DIRECTIVE ::
Print the entries below without any changes, from the first line of the entries up to and including the line containing "стве – Самба".

INPUT MATERIAL ::
++++
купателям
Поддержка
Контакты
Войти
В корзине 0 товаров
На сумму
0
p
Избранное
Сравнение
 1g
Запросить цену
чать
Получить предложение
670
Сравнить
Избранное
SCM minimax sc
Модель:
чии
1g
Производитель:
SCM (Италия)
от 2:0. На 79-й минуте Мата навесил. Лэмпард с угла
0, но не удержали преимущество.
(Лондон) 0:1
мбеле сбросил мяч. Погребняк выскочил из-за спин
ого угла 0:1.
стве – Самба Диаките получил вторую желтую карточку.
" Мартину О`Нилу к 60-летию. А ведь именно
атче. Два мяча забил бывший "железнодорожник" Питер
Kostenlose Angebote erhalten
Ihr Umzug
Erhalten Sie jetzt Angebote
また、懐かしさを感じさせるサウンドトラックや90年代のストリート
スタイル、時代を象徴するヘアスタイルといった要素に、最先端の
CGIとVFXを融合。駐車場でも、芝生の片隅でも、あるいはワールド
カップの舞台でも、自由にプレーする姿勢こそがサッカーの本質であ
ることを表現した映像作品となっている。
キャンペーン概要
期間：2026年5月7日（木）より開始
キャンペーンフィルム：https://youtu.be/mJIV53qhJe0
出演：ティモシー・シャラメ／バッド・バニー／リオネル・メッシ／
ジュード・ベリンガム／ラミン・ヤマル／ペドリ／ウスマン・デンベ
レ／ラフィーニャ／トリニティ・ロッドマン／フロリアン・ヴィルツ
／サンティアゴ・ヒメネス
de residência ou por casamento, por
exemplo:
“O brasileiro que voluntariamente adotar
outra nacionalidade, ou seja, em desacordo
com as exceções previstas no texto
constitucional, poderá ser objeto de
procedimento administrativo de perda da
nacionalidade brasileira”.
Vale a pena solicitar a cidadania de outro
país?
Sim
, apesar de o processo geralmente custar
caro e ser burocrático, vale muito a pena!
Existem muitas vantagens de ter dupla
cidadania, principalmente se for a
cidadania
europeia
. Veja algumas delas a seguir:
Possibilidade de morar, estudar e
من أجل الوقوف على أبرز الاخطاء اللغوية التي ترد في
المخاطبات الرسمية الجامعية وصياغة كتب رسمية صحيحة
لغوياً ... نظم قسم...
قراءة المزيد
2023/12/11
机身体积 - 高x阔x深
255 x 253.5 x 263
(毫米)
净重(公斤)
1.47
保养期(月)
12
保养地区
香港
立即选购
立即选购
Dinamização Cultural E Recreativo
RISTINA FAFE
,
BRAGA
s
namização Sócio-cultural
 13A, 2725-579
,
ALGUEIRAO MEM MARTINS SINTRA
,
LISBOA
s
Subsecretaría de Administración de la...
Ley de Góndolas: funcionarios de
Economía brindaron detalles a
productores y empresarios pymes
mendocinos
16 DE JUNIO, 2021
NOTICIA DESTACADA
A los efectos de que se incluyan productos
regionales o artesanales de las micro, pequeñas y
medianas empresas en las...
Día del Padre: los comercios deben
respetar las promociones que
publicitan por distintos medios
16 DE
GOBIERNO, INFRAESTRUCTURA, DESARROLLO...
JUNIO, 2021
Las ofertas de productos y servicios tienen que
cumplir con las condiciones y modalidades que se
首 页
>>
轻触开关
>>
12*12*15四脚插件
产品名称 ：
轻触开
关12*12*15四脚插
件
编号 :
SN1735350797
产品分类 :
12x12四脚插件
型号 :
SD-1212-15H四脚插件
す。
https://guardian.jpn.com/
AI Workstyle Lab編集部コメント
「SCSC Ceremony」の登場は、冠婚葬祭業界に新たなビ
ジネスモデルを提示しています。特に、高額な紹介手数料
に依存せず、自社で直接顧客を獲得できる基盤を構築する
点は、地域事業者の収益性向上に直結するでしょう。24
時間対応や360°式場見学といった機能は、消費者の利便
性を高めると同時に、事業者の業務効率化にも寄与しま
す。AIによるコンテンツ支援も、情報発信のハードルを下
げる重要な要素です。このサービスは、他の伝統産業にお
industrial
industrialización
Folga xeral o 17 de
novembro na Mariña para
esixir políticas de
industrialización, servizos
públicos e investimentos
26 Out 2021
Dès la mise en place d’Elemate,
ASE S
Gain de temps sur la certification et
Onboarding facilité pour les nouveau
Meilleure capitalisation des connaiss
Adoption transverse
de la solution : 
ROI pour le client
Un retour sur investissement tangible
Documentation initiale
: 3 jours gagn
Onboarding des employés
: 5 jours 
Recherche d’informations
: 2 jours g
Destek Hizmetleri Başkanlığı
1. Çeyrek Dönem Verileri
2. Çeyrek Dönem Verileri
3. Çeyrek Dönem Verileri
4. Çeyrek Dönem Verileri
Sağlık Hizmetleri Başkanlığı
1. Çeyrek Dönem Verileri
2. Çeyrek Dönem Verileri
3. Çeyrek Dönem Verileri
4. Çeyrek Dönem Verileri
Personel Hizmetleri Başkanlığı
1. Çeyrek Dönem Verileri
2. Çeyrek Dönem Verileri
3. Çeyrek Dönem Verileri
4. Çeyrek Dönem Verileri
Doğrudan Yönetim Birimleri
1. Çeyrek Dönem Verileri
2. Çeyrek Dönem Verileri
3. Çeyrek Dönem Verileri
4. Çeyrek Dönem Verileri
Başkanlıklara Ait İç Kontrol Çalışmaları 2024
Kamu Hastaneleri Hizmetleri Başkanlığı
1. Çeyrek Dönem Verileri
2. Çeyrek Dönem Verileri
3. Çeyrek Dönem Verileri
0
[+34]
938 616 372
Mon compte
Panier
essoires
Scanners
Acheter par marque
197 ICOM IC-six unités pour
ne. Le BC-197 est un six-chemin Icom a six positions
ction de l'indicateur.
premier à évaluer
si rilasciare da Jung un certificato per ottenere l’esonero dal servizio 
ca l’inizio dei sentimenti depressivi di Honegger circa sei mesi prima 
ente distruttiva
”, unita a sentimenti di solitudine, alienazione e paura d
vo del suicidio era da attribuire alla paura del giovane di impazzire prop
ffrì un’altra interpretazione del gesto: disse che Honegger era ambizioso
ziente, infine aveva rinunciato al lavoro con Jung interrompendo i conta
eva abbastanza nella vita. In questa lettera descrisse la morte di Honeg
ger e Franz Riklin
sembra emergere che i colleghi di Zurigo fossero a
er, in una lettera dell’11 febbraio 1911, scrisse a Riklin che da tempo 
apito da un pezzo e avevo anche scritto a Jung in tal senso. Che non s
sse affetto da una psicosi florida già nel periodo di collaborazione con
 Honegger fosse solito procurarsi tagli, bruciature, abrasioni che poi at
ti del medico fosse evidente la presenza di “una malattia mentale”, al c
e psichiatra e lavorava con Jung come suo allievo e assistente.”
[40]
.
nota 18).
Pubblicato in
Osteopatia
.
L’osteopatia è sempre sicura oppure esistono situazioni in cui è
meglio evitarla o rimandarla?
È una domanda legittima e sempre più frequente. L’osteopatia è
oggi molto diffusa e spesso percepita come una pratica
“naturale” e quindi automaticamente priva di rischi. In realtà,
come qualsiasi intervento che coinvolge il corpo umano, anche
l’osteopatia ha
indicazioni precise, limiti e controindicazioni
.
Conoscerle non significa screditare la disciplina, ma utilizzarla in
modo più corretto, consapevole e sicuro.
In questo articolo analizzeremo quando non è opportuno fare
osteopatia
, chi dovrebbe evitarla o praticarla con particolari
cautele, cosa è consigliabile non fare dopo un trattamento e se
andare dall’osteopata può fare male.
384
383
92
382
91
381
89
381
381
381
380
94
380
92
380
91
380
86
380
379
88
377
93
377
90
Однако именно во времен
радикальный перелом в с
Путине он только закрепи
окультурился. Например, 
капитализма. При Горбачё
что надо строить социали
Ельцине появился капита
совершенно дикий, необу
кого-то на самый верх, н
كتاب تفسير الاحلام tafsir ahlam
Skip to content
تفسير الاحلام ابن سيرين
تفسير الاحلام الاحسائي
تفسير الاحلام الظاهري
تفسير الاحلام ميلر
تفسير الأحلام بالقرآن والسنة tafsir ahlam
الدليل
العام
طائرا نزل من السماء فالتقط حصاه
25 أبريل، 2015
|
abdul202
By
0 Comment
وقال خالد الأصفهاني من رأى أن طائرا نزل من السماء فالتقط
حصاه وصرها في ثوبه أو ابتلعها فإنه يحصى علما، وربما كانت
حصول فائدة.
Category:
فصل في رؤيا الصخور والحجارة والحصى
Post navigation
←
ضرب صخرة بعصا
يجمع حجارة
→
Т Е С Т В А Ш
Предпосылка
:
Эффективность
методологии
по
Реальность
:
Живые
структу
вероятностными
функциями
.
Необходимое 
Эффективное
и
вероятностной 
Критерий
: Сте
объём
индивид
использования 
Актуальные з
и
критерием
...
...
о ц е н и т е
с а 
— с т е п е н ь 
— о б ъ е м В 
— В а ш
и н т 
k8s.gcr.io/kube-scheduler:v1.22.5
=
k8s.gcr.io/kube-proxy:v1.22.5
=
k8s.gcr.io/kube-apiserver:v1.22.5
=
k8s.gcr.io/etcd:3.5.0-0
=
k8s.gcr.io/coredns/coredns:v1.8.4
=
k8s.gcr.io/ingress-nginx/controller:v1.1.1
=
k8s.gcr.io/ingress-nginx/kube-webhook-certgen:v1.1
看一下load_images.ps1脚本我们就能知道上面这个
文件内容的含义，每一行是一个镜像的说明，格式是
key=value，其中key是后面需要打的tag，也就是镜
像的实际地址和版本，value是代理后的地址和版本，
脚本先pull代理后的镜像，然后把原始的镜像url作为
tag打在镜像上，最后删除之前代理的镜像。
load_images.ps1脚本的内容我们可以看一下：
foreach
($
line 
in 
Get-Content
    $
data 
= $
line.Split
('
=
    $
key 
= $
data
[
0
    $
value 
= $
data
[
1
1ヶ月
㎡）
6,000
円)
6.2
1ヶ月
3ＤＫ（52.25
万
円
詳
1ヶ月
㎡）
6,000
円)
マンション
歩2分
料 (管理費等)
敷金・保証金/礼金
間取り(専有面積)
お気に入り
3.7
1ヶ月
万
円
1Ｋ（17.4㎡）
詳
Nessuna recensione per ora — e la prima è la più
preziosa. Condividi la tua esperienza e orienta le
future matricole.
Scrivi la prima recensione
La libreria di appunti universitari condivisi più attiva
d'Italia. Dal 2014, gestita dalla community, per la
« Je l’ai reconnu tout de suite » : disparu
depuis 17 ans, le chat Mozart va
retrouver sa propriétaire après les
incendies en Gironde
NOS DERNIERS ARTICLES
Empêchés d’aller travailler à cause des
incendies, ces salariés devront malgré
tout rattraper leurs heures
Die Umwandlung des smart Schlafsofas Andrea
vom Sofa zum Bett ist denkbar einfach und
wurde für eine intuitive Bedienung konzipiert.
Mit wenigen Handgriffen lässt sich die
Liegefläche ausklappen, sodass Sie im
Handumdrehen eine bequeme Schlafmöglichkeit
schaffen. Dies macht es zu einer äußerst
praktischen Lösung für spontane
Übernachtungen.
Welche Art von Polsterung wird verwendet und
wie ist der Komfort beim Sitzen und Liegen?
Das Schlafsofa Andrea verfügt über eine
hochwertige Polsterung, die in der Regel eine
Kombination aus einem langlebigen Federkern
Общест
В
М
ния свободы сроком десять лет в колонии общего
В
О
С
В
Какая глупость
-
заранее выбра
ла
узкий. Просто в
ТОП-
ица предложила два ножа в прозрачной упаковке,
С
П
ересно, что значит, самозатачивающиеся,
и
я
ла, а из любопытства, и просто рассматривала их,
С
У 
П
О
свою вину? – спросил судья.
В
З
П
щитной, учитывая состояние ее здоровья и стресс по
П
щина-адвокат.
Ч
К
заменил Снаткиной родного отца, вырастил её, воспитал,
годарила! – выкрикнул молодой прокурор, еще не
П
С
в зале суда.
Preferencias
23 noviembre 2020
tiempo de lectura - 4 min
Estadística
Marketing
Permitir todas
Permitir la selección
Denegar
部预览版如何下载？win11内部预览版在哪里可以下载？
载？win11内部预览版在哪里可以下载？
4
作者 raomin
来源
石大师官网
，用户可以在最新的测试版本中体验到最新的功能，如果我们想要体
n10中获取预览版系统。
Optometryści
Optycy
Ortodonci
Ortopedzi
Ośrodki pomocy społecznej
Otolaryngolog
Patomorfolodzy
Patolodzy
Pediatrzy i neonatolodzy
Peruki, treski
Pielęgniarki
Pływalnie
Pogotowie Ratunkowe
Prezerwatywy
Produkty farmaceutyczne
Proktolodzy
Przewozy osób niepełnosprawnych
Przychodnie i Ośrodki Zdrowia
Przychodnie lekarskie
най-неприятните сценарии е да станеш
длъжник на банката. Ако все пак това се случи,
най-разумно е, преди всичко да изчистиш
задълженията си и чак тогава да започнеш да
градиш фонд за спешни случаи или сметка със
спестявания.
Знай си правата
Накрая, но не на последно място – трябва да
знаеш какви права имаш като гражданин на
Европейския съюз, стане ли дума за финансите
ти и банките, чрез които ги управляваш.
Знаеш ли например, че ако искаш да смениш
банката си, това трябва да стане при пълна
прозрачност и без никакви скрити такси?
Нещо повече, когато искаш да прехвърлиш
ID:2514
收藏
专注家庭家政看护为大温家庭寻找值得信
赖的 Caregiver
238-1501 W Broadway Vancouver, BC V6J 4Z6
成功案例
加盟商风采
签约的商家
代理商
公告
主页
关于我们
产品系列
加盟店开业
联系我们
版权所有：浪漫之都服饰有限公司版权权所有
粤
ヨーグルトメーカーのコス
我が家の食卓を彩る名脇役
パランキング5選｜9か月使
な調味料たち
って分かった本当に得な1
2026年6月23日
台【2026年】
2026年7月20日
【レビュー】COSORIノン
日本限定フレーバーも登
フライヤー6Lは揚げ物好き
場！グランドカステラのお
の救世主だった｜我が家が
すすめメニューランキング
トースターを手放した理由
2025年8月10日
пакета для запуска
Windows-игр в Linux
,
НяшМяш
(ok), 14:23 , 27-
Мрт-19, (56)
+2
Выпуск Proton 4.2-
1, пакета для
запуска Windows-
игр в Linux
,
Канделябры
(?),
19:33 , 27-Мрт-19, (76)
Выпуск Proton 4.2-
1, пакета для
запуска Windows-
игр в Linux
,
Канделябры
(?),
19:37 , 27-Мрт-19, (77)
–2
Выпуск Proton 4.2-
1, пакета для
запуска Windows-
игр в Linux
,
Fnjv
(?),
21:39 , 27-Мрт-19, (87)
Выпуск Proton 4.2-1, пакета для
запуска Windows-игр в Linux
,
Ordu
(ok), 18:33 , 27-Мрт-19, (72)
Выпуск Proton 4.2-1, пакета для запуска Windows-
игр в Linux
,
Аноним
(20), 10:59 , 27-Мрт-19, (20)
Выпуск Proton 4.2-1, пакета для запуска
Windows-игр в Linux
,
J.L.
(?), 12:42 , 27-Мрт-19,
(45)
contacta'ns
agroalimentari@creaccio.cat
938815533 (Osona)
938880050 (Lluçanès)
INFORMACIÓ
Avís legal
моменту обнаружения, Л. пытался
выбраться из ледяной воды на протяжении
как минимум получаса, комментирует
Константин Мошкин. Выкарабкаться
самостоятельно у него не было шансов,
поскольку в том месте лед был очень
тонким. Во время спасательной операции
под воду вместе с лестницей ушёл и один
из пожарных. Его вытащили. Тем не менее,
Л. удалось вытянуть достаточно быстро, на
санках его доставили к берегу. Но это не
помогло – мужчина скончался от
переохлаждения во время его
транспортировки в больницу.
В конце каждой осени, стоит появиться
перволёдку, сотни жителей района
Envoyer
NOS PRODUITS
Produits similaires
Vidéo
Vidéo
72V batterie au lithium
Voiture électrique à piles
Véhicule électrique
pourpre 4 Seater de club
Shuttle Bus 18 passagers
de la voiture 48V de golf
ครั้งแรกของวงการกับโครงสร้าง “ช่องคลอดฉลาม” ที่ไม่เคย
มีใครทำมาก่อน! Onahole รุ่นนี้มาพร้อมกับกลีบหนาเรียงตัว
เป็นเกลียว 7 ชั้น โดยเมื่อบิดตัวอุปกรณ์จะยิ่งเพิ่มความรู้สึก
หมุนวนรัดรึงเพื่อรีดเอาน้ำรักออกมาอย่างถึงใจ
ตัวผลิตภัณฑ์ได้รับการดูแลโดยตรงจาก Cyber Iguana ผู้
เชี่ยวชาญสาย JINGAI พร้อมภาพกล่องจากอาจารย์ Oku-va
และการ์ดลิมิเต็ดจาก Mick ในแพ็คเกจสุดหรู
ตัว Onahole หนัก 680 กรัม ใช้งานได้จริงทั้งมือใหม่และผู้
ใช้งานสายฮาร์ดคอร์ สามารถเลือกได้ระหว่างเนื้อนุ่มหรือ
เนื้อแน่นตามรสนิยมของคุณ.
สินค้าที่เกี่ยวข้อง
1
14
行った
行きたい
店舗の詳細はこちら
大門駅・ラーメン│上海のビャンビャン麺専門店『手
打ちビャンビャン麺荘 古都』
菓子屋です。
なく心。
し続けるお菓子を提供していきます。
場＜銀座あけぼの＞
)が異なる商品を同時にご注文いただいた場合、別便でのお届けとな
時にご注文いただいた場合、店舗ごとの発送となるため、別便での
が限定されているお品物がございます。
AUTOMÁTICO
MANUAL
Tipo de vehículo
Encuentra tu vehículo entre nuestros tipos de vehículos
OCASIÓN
++++
ANSWER TO THE PROBLEM ::
купателям
Поддержка
Контакты
Войти
В корзине 0 товаров
На сумму
0
p
Избранное
Сравнение
 1g
Запросить цену
чать
Получить предложение
670
Сравнить
Избранное
SCM minimax sc
Модель:
чии
1g
Производитель:
SCM (Италия)
от 2:0. На 79-й минуте Мата навесил. Лэмпард с угла
0, но не удержали преимущество.
(Лондон) 0:1
мбеле сбросил мяч. Погребняк выскочил из-за спин
ого угла 0:1.
стве – Самба Диаките получил вторую желтую карточку.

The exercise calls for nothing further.